For much of the world, the Holocaust has now faded into history. But for Israelis, it is still all too real. Many Israelis have or had parents and grandparents who survived — and many others who did not. It remains living history.
What makes it worse is the sight of world leaders cozying up to Ahmadinejad. Dozens — including U.N. Secretary-General Ban Ki-moon — attended a summit of the Non-Aligned Movement in Tehran this week. Their attendance sends the message that this kind of hatred is acceptable, and that threatening genocide against Israel is not serious enough for them to stay away.

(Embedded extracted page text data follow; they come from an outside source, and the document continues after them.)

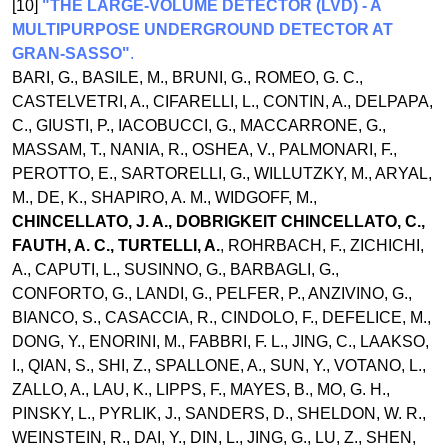
[10]
"THE LARGE-VOLUME DETECTOR (LVD) - A
MULTIPURPOSE UNDERGROUND DETECTOR AT
GRAN-SASSO"
.
BARI, G., BASILE, M., BRUNI, G., ROMEO, G. C.,
CASTELVETRI, A., CIFARELLI, L., CONTIN, A., DELPAPA,
C., GIUSTI, P., IACOBUCCI, G., MACCARRONE, G.,
MASSAM, T., NANIA, R., OSHEA, V., PALMONARI, F.,
PEROTTO, E., SARTORELLI, G., WILLUTZKY, M., ARYAL,
M., DE, K., SHAPIRO, A. M., WIDGOFF, M.,
CHINCELLATO, J. A., DOBRIGKEIT CHINCELLATO, C.,
FAUTH, A. C., TURTELLI, A.
, ROHRBACH, F., ZICHICHI,
A., CAPUTI, L., SUSINNO, G., BARBAGLI, G.,
CONFORTO, G., LANDI, G., PELFER, P., ANZIVINO, G.,
BIANCO, S., CASACCIA, R., CINDOLO, F., DEFELICE, M.,
DONG, Y., ENORINI, M., FABBRI, F. L., JING, C., LAAKSO,
I., QIAN, S., SHI, Z., SPALLONE, A., SUN, Y., VOTANO, L.,
ZALLO, A., LAU, K., LIPPS, F., MAYES, B., MO, G. H.,
PINSKY, L., PYRLIK, J., SANDERS, D., SHELDON, W. R.,
WEINSTEIN, R., DAI, Y., DIN, L., JING, G., LU, Z., SHEN,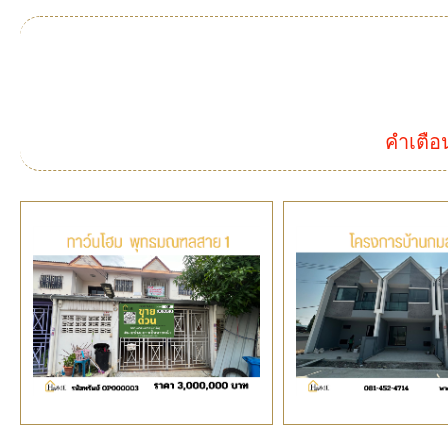
คำเตือ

As Rabbi David Wolpe wrote in The Washington Post: “Do you suppose the world community will stir at this outrage? When ‘The Protocols of the Elders of Zion,’ the world’s most notorious anti-Semitic forgery, is available in hotels in Jordan and on TV serials in Egypt, are there rounds of condemnations at the United Nations? Will Ahmadinejad no more be invited to international gatherings and symposia? Will the Muslim nations arise and say as one that we do not speak of people and nations in this manner? Will the world recognize that the Iranian leadership dreams of combining the two great warning signs of history, Hiroshima and Auschwitz?
“No, this is what will happen: The furor will abate, the world will persuade itself that he doesn’t really mean it, or he doesn’t really have power. He will be applauded on the streets of Arab capitals, and the nations will swallow a sleeping draught composed of complacency, indifference, foolishness and a pinch of anti-Semitism.”
Prime Minister Benjamin Netanyahu now faces one of the toughest decisions any Israeli leader has ever faced. He knows the great cost — economic, diplomatic and, not least, in human life of an attack on Iran. But he simply cannot take the risk of allowing the Iranians to acquire the means to end the existence of Israel — which would condemn the Jewish people to two Holocausts in the space of 80 years.
Alan Elsner is the executive director of The Israel Project.